Set down the entries below once more, precisely as they stand.

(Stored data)
______
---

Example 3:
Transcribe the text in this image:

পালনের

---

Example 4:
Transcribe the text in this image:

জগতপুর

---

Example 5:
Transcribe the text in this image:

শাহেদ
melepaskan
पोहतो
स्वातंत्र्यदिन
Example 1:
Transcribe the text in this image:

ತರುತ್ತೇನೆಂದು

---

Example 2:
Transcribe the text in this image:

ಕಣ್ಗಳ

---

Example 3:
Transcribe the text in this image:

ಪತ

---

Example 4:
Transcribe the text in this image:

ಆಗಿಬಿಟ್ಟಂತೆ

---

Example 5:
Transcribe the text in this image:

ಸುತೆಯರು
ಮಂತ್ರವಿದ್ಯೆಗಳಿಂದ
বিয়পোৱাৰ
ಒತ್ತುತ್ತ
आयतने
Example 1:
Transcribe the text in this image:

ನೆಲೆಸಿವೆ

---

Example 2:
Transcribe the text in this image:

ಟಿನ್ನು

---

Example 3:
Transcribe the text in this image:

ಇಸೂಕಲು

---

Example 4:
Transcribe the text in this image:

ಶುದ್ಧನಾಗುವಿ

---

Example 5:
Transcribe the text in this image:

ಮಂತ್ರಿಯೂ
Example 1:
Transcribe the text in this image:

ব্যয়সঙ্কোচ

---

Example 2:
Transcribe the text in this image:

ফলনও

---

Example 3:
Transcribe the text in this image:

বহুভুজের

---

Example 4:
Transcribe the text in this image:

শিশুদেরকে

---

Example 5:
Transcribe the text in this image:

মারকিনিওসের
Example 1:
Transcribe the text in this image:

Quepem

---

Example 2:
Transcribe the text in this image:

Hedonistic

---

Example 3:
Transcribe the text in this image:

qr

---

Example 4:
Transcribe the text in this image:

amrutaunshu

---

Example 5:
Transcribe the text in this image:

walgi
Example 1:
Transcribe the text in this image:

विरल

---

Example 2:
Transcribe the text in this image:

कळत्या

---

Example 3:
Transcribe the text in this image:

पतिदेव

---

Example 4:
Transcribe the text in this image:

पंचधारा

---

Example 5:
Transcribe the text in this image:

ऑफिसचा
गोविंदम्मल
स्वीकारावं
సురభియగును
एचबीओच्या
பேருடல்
______
Output -
---

Example 3:
Transcribe the text in this image:

পালনের

---

Example 4:
Transcribe the text in this image:

জগতপুর

---

Example 5:
Transcribe the text in this image:

শাহেদ
melepaskan
पोहतो
स्वातंत्र्यदिन
Example 1:
Transcribe the text in this image:

ತರುತ್ತೇನೆಂದು

---

Example 2:
Transcribe the text in this image:

ಕಣ್ಗಳ

---

Example 3:
Transcribe the text in this image:

ಪತ

---

Example 4:
Transcribe the text in this image:

ಆಗಿಬಿಟ್ಟಂತೆ

---

Example 5:
Transcribe the text in this image:

ಸುತೆಯರು
ಮಂತ್ರವಿದ್ಯೆಗಳಿಂದ
বিয়পোৱাৰ
ಒತ್ತುತ್ತ
आयतने
Example 1:
Transcribe the text in this image:

ನೆಲೆಸಿವೆ

---

Example 2:
Transcribe the text in this image:

ಟಿನ್ನು

---

Example 3:
Transcribe the text in this image:

ಇಸೂಕಲು

---

Example 4:
Transcribe the text in this image:

ಶುದ್ಧನಾಗುವಿ

---

Example 5:
Transcribe the text in this image:

ಮಂತ್ರಿಯೂ
Example 1:
Transcribe the text in this image:

ব্যয়সঙ্কোচ

---

Example 2:
Transcribe the text in this image:

ফলনও

---

Example 3:
Transcribe the text in this image:

বহুভুজের

---

Example 4:
Transcribe the text in this image:

শিশুদেরকে

---

Example 5:
Transcribe the text in this image:

মারকিনিওসের
Example 1:
Transcribe the text in this image:

Quepem

---

Example 2:
Transcribe the text in this image:

Hedonistic

---

Example 3:
Transcribe the text in this image:

qr

---

Example 4:
Transcribe the text in this image:

amrutaunshu

---

Example 5:
Transcribe the text in this image:

walgi
Example 1:
Transcribe the text in this image:

विरल

---

Example 2:
Transcribe the text in this image:

कळत्या

---

Example 3:
Transcribe the text in this image:

पतिदेव

---

Example 4:
Transcribe the text in this image:

पंचधारा

---

Example 5:
Transcribe the text in this image:

ऑफिसचा
गोविंदम्मल
स्वीकारावं
సురభియగును
एचबीओच्या
பேருடல்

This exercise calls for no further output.